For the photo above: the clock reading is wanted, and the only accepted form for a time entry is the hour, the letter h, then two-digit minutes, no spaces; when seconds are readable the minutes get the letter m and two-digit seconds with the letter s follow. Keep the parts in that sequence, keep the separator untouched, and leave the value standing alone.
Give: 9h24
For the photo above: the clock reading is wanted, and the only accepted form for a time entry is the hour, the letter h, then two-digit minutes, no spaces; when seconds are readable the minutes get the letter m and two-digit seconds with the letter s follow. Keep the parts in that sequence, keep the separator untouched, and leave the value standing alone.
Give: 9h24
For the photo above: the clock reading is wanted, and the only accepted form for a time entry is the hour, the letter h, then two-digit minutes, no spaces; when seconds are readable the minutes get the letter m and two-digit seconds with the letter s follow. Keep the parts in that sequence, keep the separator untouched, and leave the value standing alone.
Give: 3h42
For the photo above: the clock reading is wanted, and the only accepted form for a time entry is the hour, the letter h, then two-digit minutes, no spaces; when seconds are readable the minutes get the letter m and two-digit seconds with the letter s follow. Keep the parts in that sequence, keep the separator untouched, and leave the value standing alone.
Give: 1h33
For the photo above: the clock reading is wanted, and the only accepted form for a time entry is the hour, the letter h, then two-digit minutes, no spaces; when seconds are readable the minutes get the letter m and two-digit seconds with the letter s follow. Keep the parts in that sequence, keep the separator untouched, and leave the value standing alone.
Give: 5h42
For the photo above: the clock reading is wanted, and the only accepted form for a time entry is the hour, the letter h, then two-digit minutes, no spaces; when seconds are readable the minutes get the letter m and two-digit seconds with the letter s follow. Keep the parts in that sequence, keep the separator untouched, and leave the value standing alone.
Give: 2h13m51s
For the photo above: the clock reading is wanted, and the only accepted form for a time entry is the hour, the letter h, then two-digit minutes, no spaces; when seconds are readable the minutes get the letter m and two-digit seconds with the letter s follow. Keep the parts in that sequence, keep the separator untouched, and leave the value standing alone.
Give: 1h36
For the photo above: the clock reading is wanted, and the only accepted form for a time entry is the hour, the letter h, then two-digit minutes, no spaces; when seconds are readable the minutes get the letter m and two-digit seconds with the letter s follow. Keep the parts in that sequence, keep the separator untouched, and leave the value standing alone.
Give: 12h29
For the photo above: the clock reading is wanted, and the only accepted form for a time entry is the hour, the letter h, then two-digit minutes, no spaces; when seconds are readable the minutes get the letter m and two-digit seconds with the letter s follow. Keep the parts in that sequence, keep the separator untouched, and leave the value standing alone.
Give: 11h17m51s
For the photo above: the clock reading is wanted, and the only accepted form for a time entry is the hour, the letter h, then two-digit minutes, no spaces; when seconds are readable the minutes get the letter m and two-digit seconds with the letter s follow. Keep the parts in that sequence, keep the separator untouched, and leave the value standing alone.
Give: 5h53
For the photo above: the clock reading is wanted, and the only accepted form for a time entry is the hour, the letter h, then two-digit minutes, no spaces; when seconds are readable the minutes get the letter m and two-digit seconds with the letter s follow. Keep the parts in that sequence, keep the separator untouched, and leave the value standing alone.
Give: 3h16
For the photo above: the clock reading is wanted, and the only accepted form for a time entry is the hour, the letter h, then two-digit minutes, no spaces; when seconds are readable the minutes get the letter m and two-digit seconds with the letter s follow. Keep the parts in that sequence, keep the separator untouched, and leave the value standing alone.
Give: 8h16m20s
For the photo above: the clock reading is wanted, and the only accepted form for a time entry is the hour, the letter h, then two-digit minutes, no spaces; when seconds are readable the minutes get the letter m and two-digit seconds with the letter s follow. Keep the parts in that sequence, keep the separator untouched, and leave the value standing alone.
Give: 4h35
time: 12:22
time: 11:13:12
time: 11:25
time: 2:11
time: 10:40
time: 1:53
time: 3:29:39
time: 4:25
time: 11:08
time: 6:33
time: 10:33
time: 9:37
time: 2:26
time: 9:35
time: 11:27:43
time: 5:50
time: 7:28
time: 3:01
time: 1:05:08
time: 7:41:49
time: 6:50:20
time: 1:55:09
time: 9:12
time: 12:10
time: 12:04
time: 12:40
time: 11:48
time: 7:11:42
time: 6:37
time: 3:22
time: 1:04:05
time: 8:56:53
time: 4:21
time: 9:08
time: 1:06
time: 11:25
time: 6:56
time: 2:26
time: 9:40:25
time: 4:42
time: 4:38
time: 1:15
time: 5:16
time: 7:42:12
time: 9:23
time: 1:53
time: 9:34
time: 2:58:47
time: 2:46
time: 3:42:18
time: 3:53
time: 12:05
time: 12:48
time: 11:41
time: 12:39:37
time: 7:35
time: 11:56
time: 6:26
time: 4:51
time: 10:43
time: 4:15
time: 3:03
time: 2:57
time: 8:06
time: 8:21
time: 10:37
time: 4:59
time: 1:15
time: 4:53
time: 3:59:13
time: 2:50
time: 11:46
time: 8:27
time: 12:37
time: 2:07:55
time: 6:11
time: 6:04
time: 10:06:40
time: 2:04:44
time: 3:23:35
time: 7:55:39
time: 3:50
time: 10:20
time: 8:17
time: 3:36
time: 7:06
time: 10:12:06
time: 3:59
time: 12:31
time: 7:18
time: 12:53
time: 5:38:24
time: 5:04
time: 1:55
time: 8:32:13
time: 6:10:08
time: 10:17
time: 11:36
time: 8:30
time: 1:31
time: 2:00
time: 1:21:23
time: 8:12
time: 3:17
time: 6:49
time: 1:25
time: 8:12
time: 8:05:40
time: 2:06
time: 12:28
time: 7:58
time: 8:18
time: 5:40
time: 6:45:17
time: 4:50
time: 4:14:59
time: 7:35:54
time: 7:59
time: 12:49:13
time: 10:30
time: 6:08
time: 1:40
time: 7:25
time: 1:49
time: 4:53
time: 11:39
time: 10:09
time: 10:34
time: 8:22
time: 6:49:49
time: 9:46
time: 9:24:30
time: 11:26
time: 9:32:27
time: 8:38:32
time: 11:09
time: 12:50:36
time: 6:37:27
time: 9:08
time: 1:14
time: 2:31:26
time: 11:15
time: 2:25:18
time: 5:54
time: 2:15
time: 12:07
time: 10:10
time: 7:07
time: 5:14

— Exercise aim —
Reproduce the listing above, substituting "reading" for every occurrence of "time" and leaving everything else unchanged.

— Solution for this problem —
For the photo above: the clock reading is wanted, and the only accepted form for a reading entry is the hour, the letter h, then two-digit minutes, no spaces; when seconds are readable the minutes get the letter m and two-digit seconds with the letter s follow. Keep the parts in that sequence, keep the separator untouched, and leave the value standing alone.
Give: 9h24
For the photo above: the clock reading is wanted, and the only accepted form for a reading entry is the hour, the letter h, then two-digit minutes, no spaces; when seconds are readable the minutes get the letter m and two-digit seconds with the letter s follow. Keep the parts in that sequence, keep the separator untouched, and leave the value standing alone.
Give: 9h24
For the photo above: the clock reading is wanted, and the only accepted form for a reading entry is the hour, the letter h, then two-digit minutes, no spaces; when seconds are readable the minutes get the letter m and two-digit seconds with the letter s follow. Keep the parts in that sequence, keep the separator untouched, and leave the value standing alone.
Give: 3h42
For the photo above: the clock reading is wanted, and the only accepted form for a reading entry is the hour, the letter h, then two-digit minutes, no spaces; when seconds are readable the minutes get the letter m and two-digit seconds with the letter s follow. Keep the parts in that sequence, keep the separator untouched, and leave the value standing alone.
Give: 1h33
For the photo above: the clock reading is wanted, and the only accepted form for a reading entry is the hour, the letter h, then two-digit minutes, no spaces; when seconds are readable the minutes get the letter m and two-digit seconds with the letter s follow. Keep the parts in that sequence, keep the separator untouched, and leave the value standing alone.
Give: 5h42
For the photo above: the clock reading is wanted, and the only accepted form for a reading entry is the hour, the letter h, then two-digit minutes, no spaces; when seconds are readable the minutes get the letter m and two-digit seconds with the letter s follow. Keep the parts in that sequence, keep the separator untouched, and leave the value standing alone.
Give: 2h13m51s
For the photo above: the clock reading is wanted, and the only accepted form for a reading entry is the hour, the letter h, then two-digit minutes, no spaces; when seconds are readable the minutes get the letter m and two-digit seconds with the letter s follow. Keep the parts in that sequence, keep the separator untouched, and leave the value standing alone.
Give: 1h36
For the photo above: the clock reading is wanted, and the only accepted form for a reading entry is the hour, the letter h, then two-digit minutes, no spaces; when seconds are readable the minutes get the letter m and two-digit seconds with the letter s follow. Keep the parts in that sequence, keep the separator untouched, and leave the value standing alone.
Give: 12h29
For the photo above: the clock reading is wanted, and the only accepted form for a reading entry is the hour, the letter h, then two-digit minutes, no spaces; when seconds are readable the minutes get the letter m and two-digit seconds with the letter s follow. Keep the parts in that sequence, keep the separator untouched, and leave the value standing alone.
Give: 11h17m51s
For the photo above: the clock reading is wanted, and the only accepted form for a reading entry is the hour, the letter h, then two-digit minutes, no spaces; when seconds are readable the minutes get the letter m and two-digit seconds with the letter s follow. Keep the parts in that sequence, keep the separator untouched, and leave the value standing alone.
Give: 5h53
For the photo above: the clock reading is wanted, and the only accepted form for a reading entry is the hour, the letter h, then two-digit minutes, no spaces; when seconds are readable the minutes get the letter m and two-digit seconds with the letter s follow. Keep the parts in that sequence, keep the separator untouched, and leave the value standing alone.
Give: 3h16
For the photo above: the clock reading is wanted, and the only accepted form for a reading entry is the hour, the letter h, then two-digit minutes, no spaces; when seconds are readable the minutes get the letter m and two-digit seconds with the letter s follow. Keep the parts in that sequence, keep the separator untouched, and leave the value standing alone.
Give: 8h16m20s
For the photo above: the clock reading is wanted, and the only accepted form for a reading entry is the hour, the letter h, then two-digit minutes, no spaces; when seconds are readable the minutes get the letter m and two-digit seconds with the letter s follow. Keep the parts in that sequence, keep the separator untouched, and leave the value standing alone.
Give: 4h35
reading: 12:22
reading: 11:13:12
reading: 11:25
reading: 2:11
reading: 10:40
reading: 1:53
reading: 3:29:39
reading: 4:25
reading: 11:08
reading: 6:33
reading: 10:33
reading: 9:37
reading: 2:26
reading: 9:35
reading: 11:27:43
reading: 5:50
reading: 7:28
reading: 3:01
reading: 1:05:08
reading: 7:41:49
reading: 6:50:20
reading: 1:55:09
reading: 9:12
reading: 12:10
reading: 12:04
reading: 12:40
reading: 11:48
reading: 7:11:42
reading: 6:37
reading: 3:22
reading: 1:04:05
reading: 8:56:53
reading: 4:21
reading: 9:08
reading: 1:06
reading: 11:25
reading: 6:56
reading: 2:26
reading: 9:40:25
reading: 4:42
reading: 4:38
reading: 1:15
reading: 5:16
reading: 7:42:12
reading: 9:23
reading: 1:53
reading: 9:34
reading: 2:58:47
reading: 2:46
reading: 3:42:18
reading: 3:53
reading: 12:05
reading: 12:48
reading: 11:41
reading: 12:39:37
reading: 7:35
reading: 11:56
reading: 6:26
reading: 4:51
reading: 10:43
reading: 4:15
reading: 3:03
reading: 2:57
reading: 8:06
reading: 8:21
reading: 10:37
reading: 4:59
reading: 1:15
reading: 4:53
reading: 3:59:13
reading: 2:50
reading: 11:46
reading: 8:27
reading: 12:37
reading: 2:07:55
reading: 6:11
reading: 6:04
reading: 10:06:40
reading: 2:04:44
reading: 3:23:35
reading: 7:55:39
reading: 3:50
reading: 10:20
reading: 8:17
reading: 3:36
reading: 7:06
reading: 10:12:06
reading: 3:59
reading: 12:31
reading: 7:18
reading: 12:53
reading: 5:38:24
reading: 5:04
reading: 1:55
reading: 8:32:13
reading: 6:10:08
reading: 10:17
reading: 11:36
reading: 8:30
reading: 1:31
reading: 2:00
reading: 1:21:23
reading: 8:12
reading: 3:17
reading: 6:49
reading: 1:25
reading: 8:12
reading: 8:05:40
reading: 2:06
reading: 12:28
reading: 7:58
reading: 8:18
reading: 5:40
reading: 6:45:17
reading: 4:50
reading: 4:14:59
reading: 7:35:54
reading: 7:59
reading: 12:49:13
reading: 10:30
reading: 6:08
reading: 1:40
reading: 7:25
reading: 1:49
reading: 4:53
reading: 11:39
reading: 10:09
reading: 10:34
reading: 8:22
reading: 6:49:49
reading: 9:46
reading: 9:24:30
reading: 11:26
reading: 9:32:27
reading: 8:38:32
reading: 11:09
reading: 12:50:36
reading: 6:37:27
reading: 9:08
reading: 1:14
reading: 2:31:26
reading: 11:15
reading: 2:25:18
reading: 5:54
reading: 2:15
reading: 12:07
reading: 10:10
reading: 7:07
reading: 5:14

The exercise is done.